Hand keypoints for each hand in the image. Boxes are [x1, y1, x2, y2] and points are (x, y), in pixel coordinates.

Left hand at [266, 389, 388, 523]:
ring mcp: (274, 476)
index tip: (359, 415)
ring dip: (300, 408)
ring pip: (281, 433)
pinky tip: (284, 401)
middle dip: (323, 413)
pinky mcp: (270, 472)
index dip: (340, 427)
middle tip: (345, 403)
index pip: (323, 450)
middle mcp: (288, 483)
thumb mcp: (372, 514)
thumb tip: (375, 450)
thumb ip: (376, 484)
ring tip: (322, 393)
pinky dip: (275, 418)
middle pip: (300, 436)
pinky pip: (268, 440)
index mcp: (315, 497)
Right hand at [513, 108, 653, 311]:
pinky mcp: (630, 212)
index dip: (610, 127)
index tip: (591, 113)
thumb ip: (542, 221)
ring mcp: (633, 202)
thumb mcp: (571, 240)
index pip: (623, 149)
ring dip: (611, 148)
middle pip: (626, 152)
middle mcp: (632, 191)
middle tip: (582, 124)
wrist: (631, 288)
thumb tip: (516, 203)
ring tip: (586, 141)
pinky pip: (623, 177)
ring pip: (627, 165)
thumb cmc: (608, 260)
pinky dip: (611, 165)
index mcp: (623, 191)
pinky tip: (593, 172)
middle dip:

Requirement:
In the listing above, find the line with "pinky dip: (275, 418)", then copy it and every later line exactly, through the last line, and nothing else.

Reply:
pinky dip: (275, 418)
middle pip: (300, 436)
pinky pip: (268, 440)
index mcp: (315, 497)
Right hand at [513, 108, 653, 311]:
pinky mcp: (630, 212)
index dip: (610, 127)
index tip: (591, 113)
thumb ip: (542, 221)
ring mcp: (633, 202)
thumb mcp: (571, 240)
index pip: (623, 149)
ring dip: (611, 148)
middle pip: (626, 152)
middle mcp: (632, 191)
middle tip: (582, 124)
wrist: (631, 288)
thumb tip: (516, 203)
ring tip: (586, 141)
pinky pip: (623, 177)
ring pip: (627, 165)
thumb cmc: (608, 260)
pinky dip: (611, 165)
index mcp: (623, 191)
pinky tip: (593, 172)
middle dip:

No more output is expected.